SOCIÉTÉ Les seules solutions de prise en charge en France sont à (très) long terme…

Mikael Libert

— 

Les parents d'Amélie (G) ne trouvent pas de solution en France pour leur fille.
Les parents d'Amélie (G) ne trouvent pas de solution en France pour leur fille. — M.Libert / 20 Minutes

La Belgique sinon rien. Dans un livre noir intitulé « Les bannis de la république », l’Union nationale d’associations de parents et amis de personnes handicapées mentales (Unapei) dénonçait l’envoi des handicapés français vers des structures belges, faute de place en France. La région Nord-Pas-de-Calais regroupe, à elle seule, près d’un quart des handicapés français sans solution d’accueil sur le territoire national.

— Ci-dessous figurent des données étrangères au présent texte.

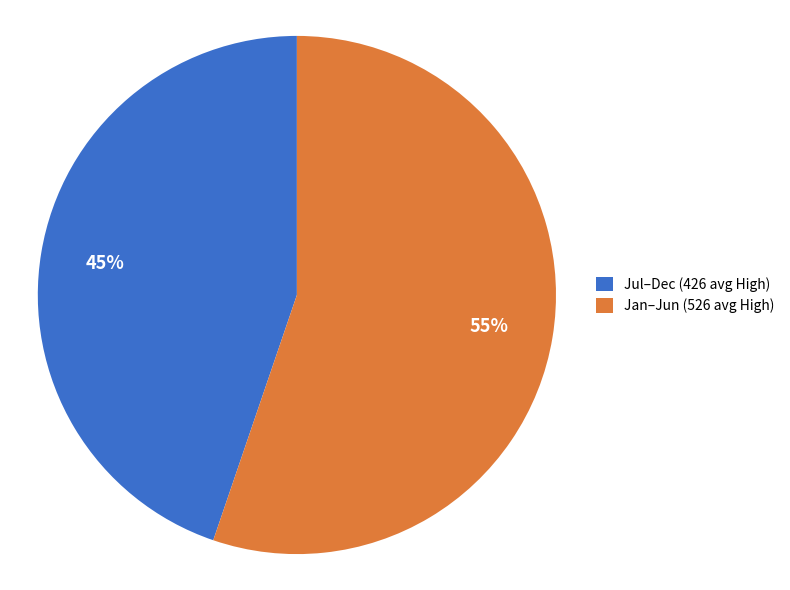

To the nearest percent, what portion does Jan–Jun (526 avg High) represent?

55%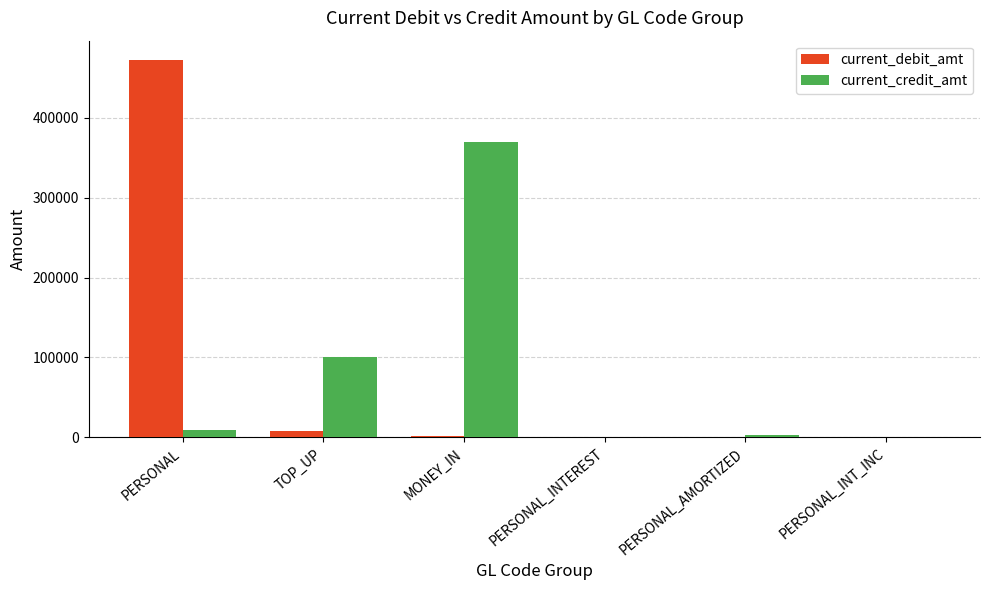

True or false: current_credit_amt has a value of 134249.3 at TOP_UP.

False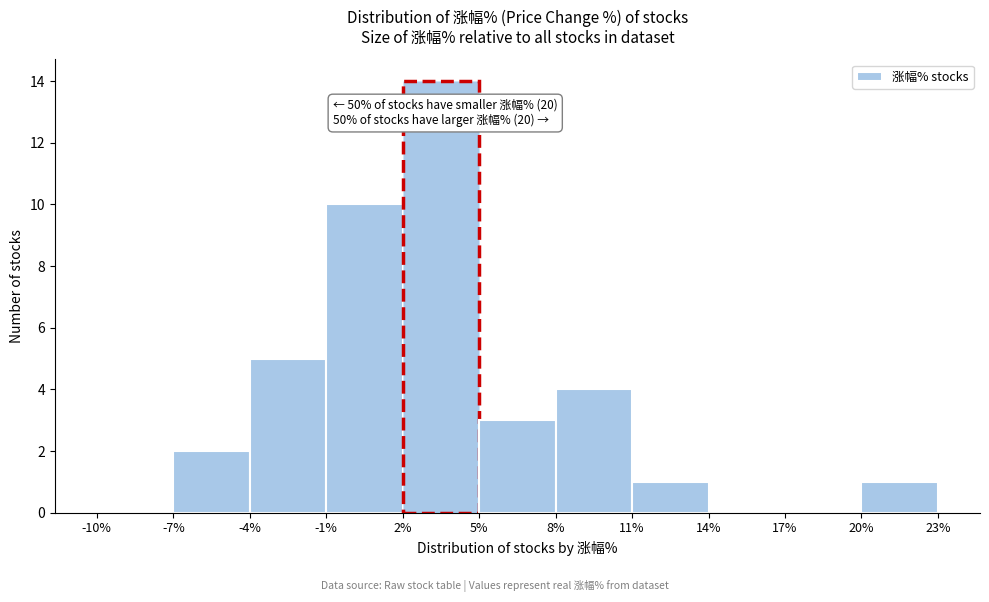

Which range on the x-axis has the tallest bar?

2% to 5%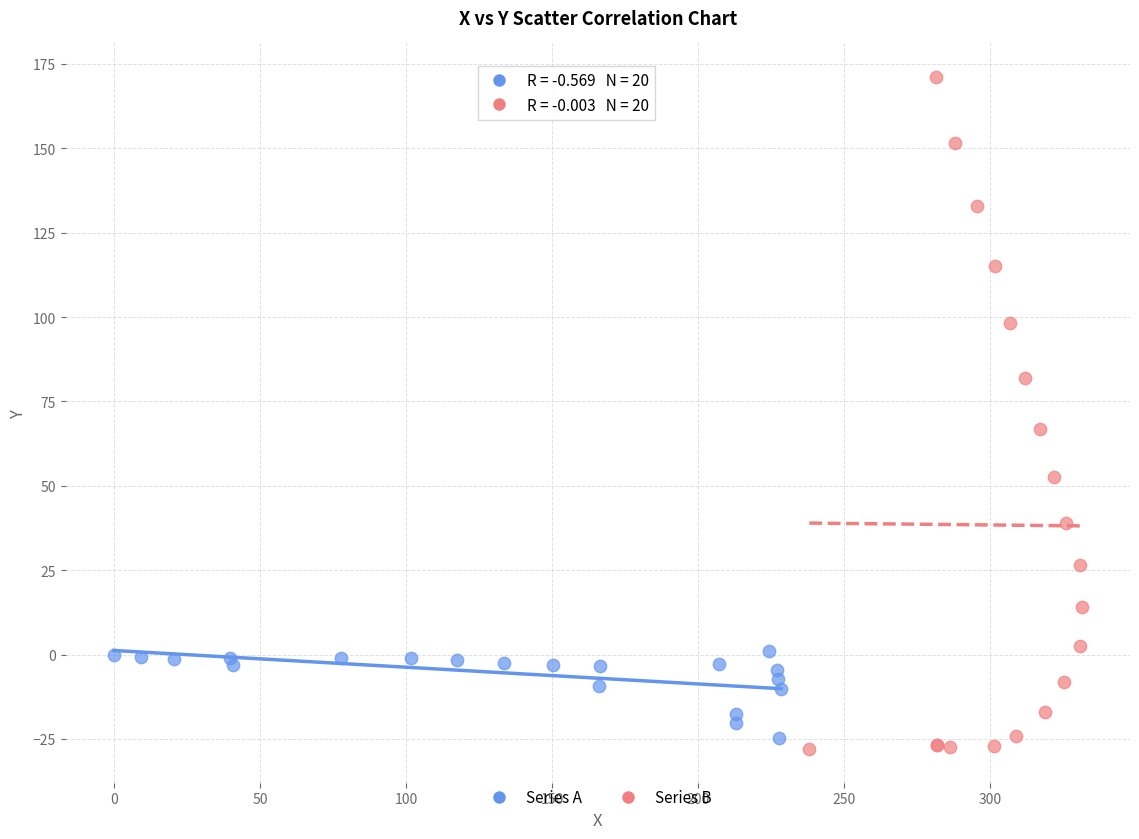

Which series has the widest spread of Y values?

Series B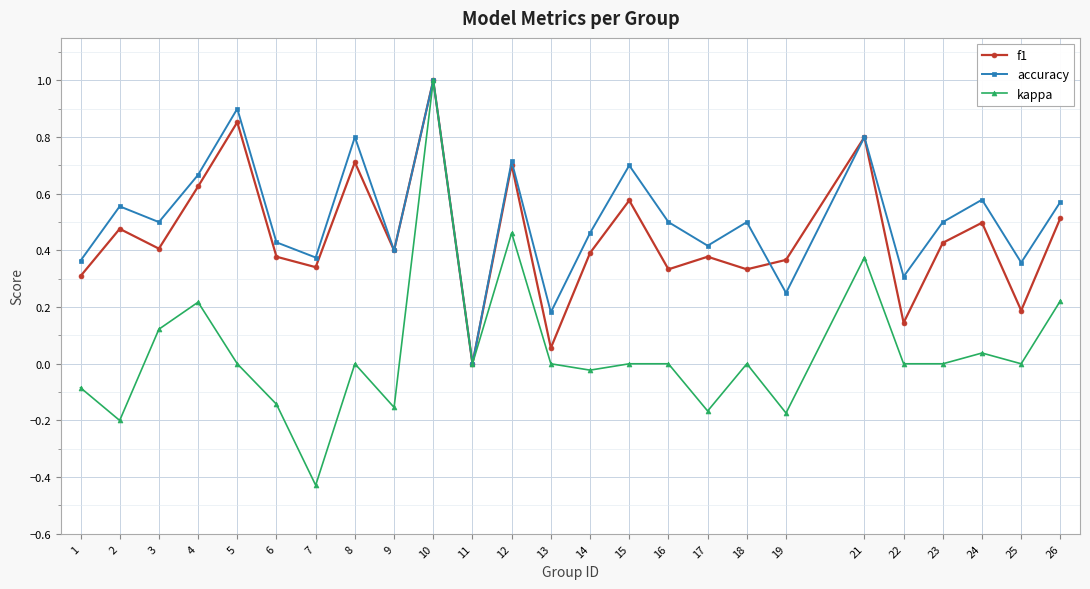

The value of f1 at 9 is 0.4. True or false?

True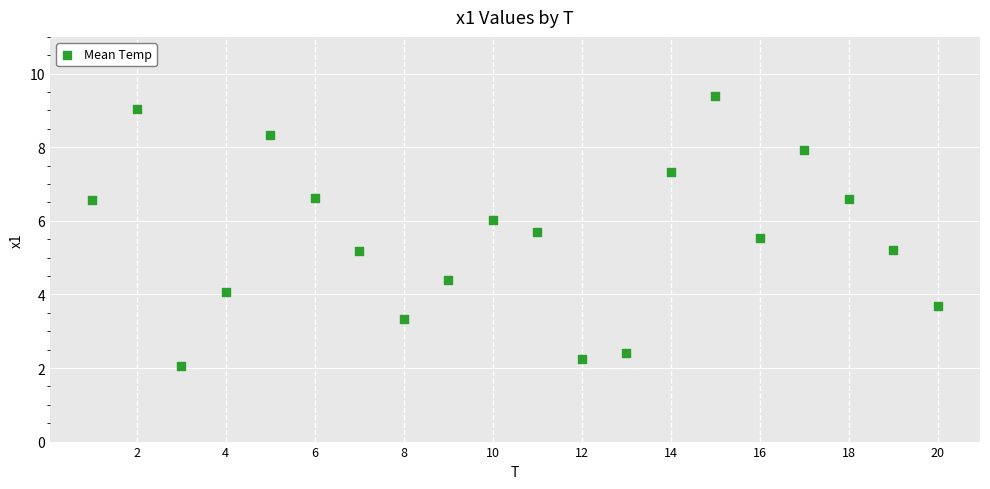

What is the range of Y values (max minus min)?

7.3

« Quand on sera vieux et malades, on va faire quoi ? »

Amélie fait partie des 1.315 adultes en attente d’une place en hébergement médicalisé dans la région. Polyhandicapée, ce sont ses parents, Danièle et André, qui prennent soin d’elle. « Ça fait 40 ans que je m’en occupe et là, je fatigue », constate Danièle. « Si on a encore Amélie sur les bras quand on sera vieux et malades, on va faire quoi ? », lâche André, son père. Si la formulation est maladroite, on ne peut cependant pas reprocher au couple de ne pas aimer sa fille : pas question de l’exiler loin de la maison familiale.

>> Relire notre article : Un livre noir dénonce l'« exil » en Belgique

Tiraillés entre l’absence de solution à court terme en France et le refus de placer Amélie en Belgique, Danièle et André sont dans l’impasse. « Les listes d’attente dans les établissements de la région sont longues, regrette Claude Hocquet, président de l’Udapei Nord. On peut mettre 10 à 15 ans avant d’avoir une place ». Lui, il soutient les familles qui refusent de se tourner vers les voisins belges : « L’éloignement peut déstabiliser la personne handicapée et déchire la cellule familiale ».

Solutions pas adaptées

A 19 ans, Ophélie est atteinte du syndrome de Rett, une maladie génétique neurologique qui, entre autres, provoque une altération sévère du langage et un retard psychomoteur. Son père aussi refuse de lui faire passer la frontière malgré l’absence de possibilités dans la région : « Les seuls établissements proches que l’on nous a proposés n’étaient pas adaptés, fulmine-t-il. Là, ma fille est en internat à Maubeuge et ne rentre que le week-end. Elle pleure à chaque fois qu’elle doit retourner là-bas ».

Dans le Nord-Pas-de-Calais, 11.038 personnes handicapées sont en attente d’une place dans une structure adaptée. Pour la France entière, leur nombre dépasse les 47.000. En ce qui concerne le nombre d’exilés forcés, Unapei avance le chiffre de 6.500 Français actuellement accueillis dans des établissements belges dont environ 2.500 sont originaires de la région.